Job >> Give back every record that follows, exactly as written.

Plain-text document sources:
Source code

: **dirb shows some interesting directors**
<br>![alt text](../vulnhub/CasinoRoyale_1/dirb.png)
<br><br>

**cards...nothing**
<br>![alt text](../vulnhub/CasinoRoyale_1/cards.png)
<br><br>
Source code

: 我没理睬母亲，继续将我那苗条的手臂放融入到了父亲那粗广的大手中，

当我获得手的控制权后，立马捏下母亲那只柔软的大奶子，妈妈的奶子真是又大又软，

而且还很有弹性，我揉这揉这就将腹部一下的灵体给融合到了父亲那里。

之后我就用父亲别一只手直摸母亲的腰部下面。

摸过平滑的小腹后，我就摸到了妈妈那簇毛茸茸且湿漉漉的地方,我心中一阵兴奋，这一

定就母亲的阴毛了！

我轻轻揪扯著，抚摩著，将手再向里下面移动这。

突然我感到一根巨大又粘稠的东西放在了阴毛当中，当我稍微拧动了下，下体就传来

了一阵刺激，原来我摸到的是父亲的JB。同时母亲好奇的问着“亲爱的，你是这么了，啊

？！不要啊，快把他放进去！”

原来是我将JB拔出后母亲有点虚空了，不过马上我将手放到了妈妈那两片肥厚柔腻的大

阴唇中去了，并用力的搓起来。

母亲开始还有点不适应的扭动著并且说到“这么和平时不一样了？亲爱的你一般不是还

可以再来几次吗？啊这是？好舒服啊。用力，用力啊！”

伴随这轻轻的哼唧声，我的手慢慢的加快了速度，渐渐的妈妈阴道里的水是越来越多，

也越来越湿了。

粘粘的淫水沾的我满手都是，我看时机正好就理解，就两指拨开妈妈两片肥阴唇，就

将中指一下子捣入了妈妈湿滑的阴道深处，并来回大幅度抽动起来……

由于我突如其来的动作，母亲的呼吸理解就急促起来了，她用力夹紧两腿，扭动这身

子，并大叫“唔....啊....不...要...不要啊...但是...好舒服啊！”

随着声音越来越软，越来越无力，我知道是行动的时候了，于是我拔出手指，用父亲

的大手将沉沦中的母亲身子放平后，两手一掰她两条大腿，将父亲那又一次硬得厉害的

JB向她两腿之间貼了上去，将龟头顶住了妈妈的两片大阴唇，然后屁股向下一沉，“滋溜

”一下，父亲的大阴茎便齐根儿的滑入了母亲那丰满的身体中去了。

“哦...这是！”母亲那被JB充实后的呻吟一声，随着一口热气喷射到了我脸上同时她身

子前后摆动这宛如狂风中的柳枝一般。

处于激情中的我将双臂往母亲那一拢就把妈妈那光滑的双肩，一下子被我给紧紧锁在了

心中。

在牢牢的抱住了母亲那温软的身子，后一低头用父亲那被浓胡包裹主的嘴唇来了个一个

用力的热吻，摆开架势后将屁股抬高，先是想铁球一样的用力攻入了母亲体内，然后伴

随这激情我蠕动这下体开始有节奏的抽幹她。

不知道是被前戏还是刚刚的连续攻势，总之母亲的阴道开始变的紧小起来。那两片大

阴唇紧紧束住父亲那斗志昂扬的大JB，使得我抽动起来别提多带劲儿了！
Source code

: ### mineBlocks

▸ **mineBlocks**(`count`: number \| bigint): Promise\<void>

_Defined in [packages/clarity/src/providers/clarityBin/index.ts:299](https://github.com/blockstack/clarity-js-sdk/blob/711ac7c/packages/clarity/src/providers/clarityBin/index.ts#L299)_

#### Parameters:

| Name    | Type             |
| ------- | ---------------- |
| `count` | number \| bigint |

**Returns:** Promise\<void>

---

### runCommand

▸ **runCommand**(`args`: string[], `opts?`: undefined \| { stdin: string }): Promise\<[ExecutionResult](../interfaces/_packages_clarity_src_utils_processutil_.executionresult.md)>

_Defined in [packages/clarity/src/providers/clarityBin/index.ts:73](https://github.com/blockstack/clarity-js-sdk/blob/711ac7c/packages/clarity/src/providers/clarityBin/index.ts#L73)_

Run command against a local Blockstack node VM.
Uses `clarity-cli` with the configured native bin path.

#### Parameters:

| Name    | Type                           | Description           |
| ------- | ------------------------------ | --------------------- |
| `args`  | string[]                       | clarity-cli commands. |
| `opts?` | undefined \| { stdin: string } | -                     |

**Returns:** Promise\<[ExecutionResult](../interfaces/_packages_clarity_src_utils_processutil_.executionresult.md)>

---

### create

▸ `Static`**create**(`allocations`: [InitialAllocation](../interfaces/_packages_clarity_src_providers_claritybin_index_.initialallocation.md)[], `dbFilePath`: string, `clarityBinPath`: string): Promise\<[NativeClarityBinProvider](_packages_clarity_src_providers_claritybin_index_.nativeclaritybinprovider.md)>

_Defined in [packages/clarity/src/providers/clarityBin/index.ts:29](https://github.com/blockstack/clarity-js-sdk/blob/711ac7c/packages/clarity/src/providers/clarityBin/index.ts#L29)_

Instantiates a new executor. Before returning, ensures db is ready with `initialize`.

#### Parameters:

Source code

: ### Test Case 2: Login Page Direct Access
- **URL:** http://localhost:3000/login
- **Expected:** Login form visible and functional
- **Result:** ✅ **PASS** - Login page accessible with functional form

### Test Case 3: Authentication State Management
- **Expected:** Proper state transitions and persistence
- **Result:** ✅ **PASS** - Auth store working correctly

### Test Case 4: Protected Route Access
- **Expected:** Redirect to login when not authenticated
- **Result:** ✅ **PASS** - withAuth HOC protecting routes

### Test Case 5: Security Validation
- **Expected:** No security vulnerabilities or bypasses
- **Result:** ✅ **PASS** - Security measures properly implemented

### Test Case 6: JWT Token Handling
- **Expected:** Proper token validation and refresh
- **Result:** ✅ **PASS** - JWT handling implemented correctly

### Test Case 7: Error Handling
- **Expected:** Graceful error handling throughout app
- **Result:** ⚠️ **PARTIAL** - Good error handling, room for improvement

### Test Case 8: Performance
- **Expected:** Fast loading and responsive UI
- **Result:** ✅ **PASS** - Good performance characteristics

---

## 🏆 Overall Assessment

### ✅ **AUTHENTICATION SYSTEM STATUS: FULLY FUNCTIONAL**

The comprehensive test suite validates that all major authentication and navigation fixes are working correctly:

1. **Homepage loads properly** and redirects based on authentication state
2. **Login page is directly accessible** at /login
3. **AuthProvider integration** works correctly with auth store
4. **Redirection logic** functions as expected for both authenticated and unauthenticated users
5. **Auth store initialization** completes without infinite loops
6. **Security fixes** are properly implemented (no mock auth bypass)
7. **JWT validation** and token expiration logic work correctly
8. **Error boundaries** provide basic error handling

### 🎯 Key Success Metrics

Result of the exercise >>
Source code

: **dirb shows some interesting directors**
<br>![alt text](../vulnhub/CasinoRoyale_1/dirb.png)
<br><br>

**cards...nothing**
<br>![alt text](../vulnhub/CasinoRoyale_1/cards.png)
<br><br>
Source code

: 我没理睬母亲，继续将我那苗条的手臂放融入到了父亲那粗广的大手中，

当我获得手的控制权后，立马捏下母亲那只柔软的大奶子，妈妈的奶子真是又大又软，

而且还很有弹性，我揉这揉这就将腹部一下的灵体给融合到了父亲那里。

之后我就用父亲别一只手直摸母亲的腰部下面。

摸过平滑的小腹后，我就摸到了妈妈那簇毛茸茸且湿漉漉的地方,我心中一阵兴奋，这一

定就母亲的阴毛了！

我轻轻揪扯著，抚摩著，将手再向里下面移动这。

突然我感到一根巨大又粘稠的东西放在了阴毛当中，当我稍微拧动了下，下体就传来

了一阵刺激，原来我摸到的是父亲的JB。同时母亲好奇的问着“亲爱的，你是这么了，啊

？！不要啊，快把他放进去！”

原来是我将JB拔出后母亲有点虚空了，不过马上我将手放到了妈妈那两片肥厚柔腻的大

阴唇中去了，并用力的搓起来。

母亲开始还有点不适应的扭动著并且说到“这么和平时不一样了？亲爱的你一般不是还

可以再来几次吗？啊这是？好舒服啊。用力，用力啊！”

伴随这轻轻的哼唧声，我的手慢慢的加快了速度，渐渐的妈妈阴道里的水是越来越多，

也越来越湿了。

粘粘的淫水沾的我满手都是，我看时机正好就理解，就两指拨开妈妈两片肥阴唇，就

将中指一下子捣入了妈妈湿滑的阴道深处，并来回大幅度抽动起来……

由于我突如其来的动作，母亲的呼吸理解就急促起来了，她用力夹紧两腿，扭动这身

子，并大叫“唔....啊....不...要...不要啊...但是...好舒服啊！”

随着声音越来越软，越来越无力，我知道是行动的时候了，于是我拔出手指，用父亲

的大手将沉沦中的母亲身子放平后，两手一掰她两条大腿，将父亲那又一次硬得厉害的

JB向她两腿之间貼了上去，将龟头顶住了妈妈的两片大阴唇，然后屁股向下一沉，“滋溜

”一下，父亲的大阴茎便齐根儿的滑入了母亲那丰满的身体中去了。

“哦...这是！”母亲那被JB充实后的呻吟一声，随着一口热气喷射到了我脸上同时她身

子前后摆动这宛如狂风中的柳枝一般。

处于激情中的我将双臂往母亲那一拢就把妈妈那光滑的双肩，一下子被我给紧紧锁在了

心中。

在牢牢的抱住了母亲那温软的身子，后一低头用父亲那被浓胡包裹主的嘴唇来了个一个

用力的热吻，摆开架势后将屁股抬高，先是想铁球一样的用力攻入了母亲体内，然后伴

随这激情我蠕动这下体开始有节奏的抽幹她。

不知道是被前戏还是刚刚的连续攻势，总之母亲的阴道开始变的紧小起来。那两片大

阴唇紧紧束住父亲那斗志昂扬的大JB，使得我抽动起来别提多带劲儿了！
Source code

: ### mineBlocks

▸ **mineBlocks**(`count`: number \| bigint): Promise\<void>

_Defined in [packages/clarity/src/providers/clarityBin/index.ts:299](https://github.com/blockstack/clarity-js-sdk/blob/711ac7c/packages/clarity/src/providers/clarityBin/index.ts#L299)_

#### Parameters:

| Name    | Type             |
| ------- | ---------------- |
| `count` | number \| bigint |

**Returns:** Promise\<void>

---

### runCommand

▸ **runCommand**(`args`: string[], `opts?`: undefined \| { stdin: string }): Promise\<[ExecutionResult](../interfaces/_packages_clarity_src_utils_processutil_.executionresult.md)>

_Defined in [packages/clarity/src/providers/clarityBin/index.ts:73](https://github.com/blockstack/clarity-js-sdk/blob/711ac7c/packages/clarity/src/providers/clarityBin/index.ts#L73)_

Run command against a local Blockstack node VM.
Uses `clarity-cli` with the configured native bin path.

#### Parameters:

| Name    | Type                           | Description           |
| ------- | ------------------------------ | --------------------- |
| `args`  | string[]                       | clarity-cli commands. |
| `opts?` | undefined \| { stdin: string } | -                     |

**Returns:** Promise\<[ExecutionResult](../interfaces/_packages_clarity_src_utils_processutil_.executionresult.md)>

---

### create

▸ `Static`**create**(`allocations`: [InitialAllocation](../interfaces/_packages_clarity_src_providers_claritybin_index_.initialallocation.md)[], `dbFilePath`: string, `clarityBinPath`: string): Promise\<[NativeClarityBinProvider](_packages_clarity_src_providers_claritybin_index_.nativeclaritybinprovider.md)>

_Defined in [packages/clarity/src/providers/clarityBin/index.ts:29](https://github.com/blockstack/clarity-js-sdk/blob/711ac7c/packages/clarity/src/providers/clarityBin/index.ts#L29)_

Instantiates a new executor. Before returning, ensures db is ready with `initialize`.

#### Parameters:

Source code

: ### Test Case 2: Login Page Direct Access
- **URL:** http://localhost:3000/login
- **Expected:** Login form visible and functional
- **Result:** ✅ **PASS** - Login page accessible with functional form

### Test Case 3: Authentication State Management
- **Expected:** Proper state transitions and persistence
- **Result:** ✅ **PASS** - Auth store working correctly

### Test Case 4: Protected Route Access
- **Expected:** Redirect to login when not authenticated
- **Result:** ✅ **PASS** - withAuth HOC protecting routes

### Test Case 5: Security Validation
- **Expected:** No security vulnerabilities or bypasses
- **Result:** ✅ **PASS** - Security measures properly implemented

### Test Case 6: JWT Token Handling
- **Expected:** Proper token validation and refresh
- **Result:** ✅ **PASS** - JWT handling implemented correctly

### Test Case 7: Error Handling
- **Expected:** Graceful error handling throughout app
- **Result:** ⚠️ **PARTIAL** - Good error handling, room for improvement

### Test Case 8: Performance
- **Expected:** Fast loading and responsive UI
- **Result:** ✅ **PASS** - Good performance characteristics

---

## 🏆 Overall Assessment

### ✅ **AUTHENTICATION SYSTEM STATUS: FULLY FUNCTIONAL**

The comprehensive test suite validates that all major authentication and navigation fixes are working correctly:

1. **Homepage loads properly** and redirects based on authentication state
2. **Login page is directly accessible** at /login
3. **AuthProvider integration** works correctly with auth store
4. **Redirection logic** functions as expected for both authenticated and unauthenticated users
5. **Auth store initialization** completes without infinite loops
6. **Security fixes** are properly implemented (no mock auth bypass)
7. **JWT validation** and token expiration logic work correctly
8. **Error boundaries** provide basic error handling

### 🎯 Key Success Metrics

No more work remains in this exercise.